On our way to Likasi with Emanuel, we passed several villages that were near mining operations. He mentioned that it was how the locals in this area made their living. I assumed he was talking about working FOR the mining company, but that was not what he meant~
These villagers go around their area with a pick and shovel and DIG holes in the ground to find minerals to sell in Lubumbashi. It is their ‘job’, and he says they make a living at it. At which point he told us of his own experience in digging for minerals in the Congo:
One year, just before graduating from school (and just before his mission), Emanuel’s school closed for lack of funds (yes, they just ran out of funds, and closed the school for about 3 months until they had enough money to pay the teachers again). During the time off, his friends convinced him to go work in the cobalt mines.
“Cobalt-based blue pigments have been used since ancient times for jewelry and paints, and to impart a distinctive blue tint to glass. Miners had long used the name Kobold ore (German for goblin ore) for some of the blue-pigment producing minerals; they were named because they were poor in known metals and gave poisonous arsenic-containing fumes upon smelting. In 1735, such ores were found to be reducible to a new metal (the first discovered since ancient times), and this was ultimately named for the kobold. Today, some cobalt is produced specifically from various metallic-lustered ores and is often a by-product of copper and nickel mining. The copper belt in the DRC yields most of the cobalt metal mined worldwide.” (internet search)
He describes traveling down a deep shaft/hole in the ground some 50 meters deep. At the bottom, he would then travel horizontally for some 200 meters to reach the end of one of many tunnels, where he would work. They would work all day, then carry out the material by hand. They could earn about $300 a day doing this– a fortune in a country where that is the median earnings for one year!

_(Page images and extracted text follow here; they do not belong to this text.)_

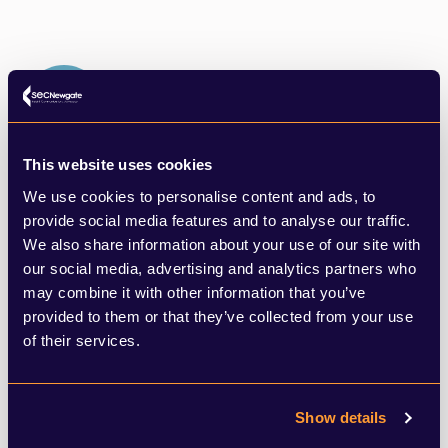
This website uses cookies
Digital, Brand & Creative Strategy
We use cookies to personalise content and ads, to
We use cutting edge tools to make informed decisions
provide social media features and to analyse our traffic.
to help clients identify opportunities and create
We also share information about your use of our site with
campaigns to stand out from the crowd.
our social media, advertising and analytics partners who
LEARN MORE
may combine it with other information that you’ve
provided to them or that they’ve collected from your use
of their services.
Show details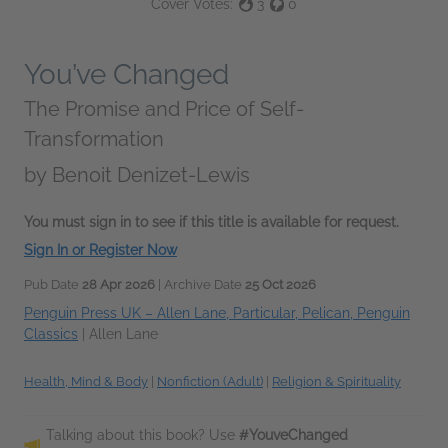
Cover Votes:
3
0
You’ve Changed
The Promise and Price of Self-
Transformation
by
Benoit Denizet-Lewis
You must sign in to see if this title is available for request.
Sign In or Register Now
Pub Date
28 Apr 2026
| Archive Date
25 Oct 2026
Penguin Press UK – Allen Lane, Particular, Pelican, Penguin
Classics
|
Allen Lane
Health, Mind & Body
|
Nonfiction (Adult)
|
Religion & Spirituality
Talking about this book? Use
#YouveChanged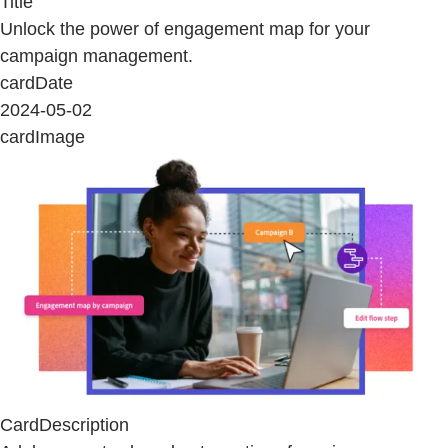
Title
Unlock the power of engagement map for your
campaign management.
cardDate
2024-05-02
cardImage
CardDescription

The reason for the high wages? The danger. The trick, he said, was being aware of anything falling from the ceiling… if even a tiny pebble fell on your head, it could be a sign of a cave-in~ So I asked him, what type of supports did they use to hold the walls and ceiling of the tunnels? His answer was revealing: there were none!
One day he and his friend were working in the mine, just about finished for the day, when he felt some dirt come down on his head. They both stepped back, and began to discuss whether to leave or finish work– when a larger piece of ceiling fell down. Without further discussion, they both began to run (I assumed from the description that the tunnel was at least 6′-7′ high and about 2 men wide). Nothing happened.
The next day, they came back to get the minerals they had dug to take it to get paid for their work. To their surprise, they could not find their minerals– the entire area where they had been working was now buried in large stones, some the size of a car! They never went back.
Many, many people are killed every year due to this type of ‘private’ mining here in the Congo. We were told that the owner of the mine Emanuel had worked in was also killed in that mine: he had gone down to ‘inspect’ his property, when a large portion of the mine collapsed. The government spent lots of time and money trying to get to his body… but his body was never recovered.
It reminds me of the cave-in in Utah just a few years ago. They were mining coal, and a large section collapsed. They were never able to recover the bodies (it was just too dangerous for others to go in)… so they made it their grave.
Just like the terrible fire, and building collapse at the garment factories in the news lately… it is important to come to the understanding that the lifestyles we enjoy–whether in the US or in the Congo– come at a price!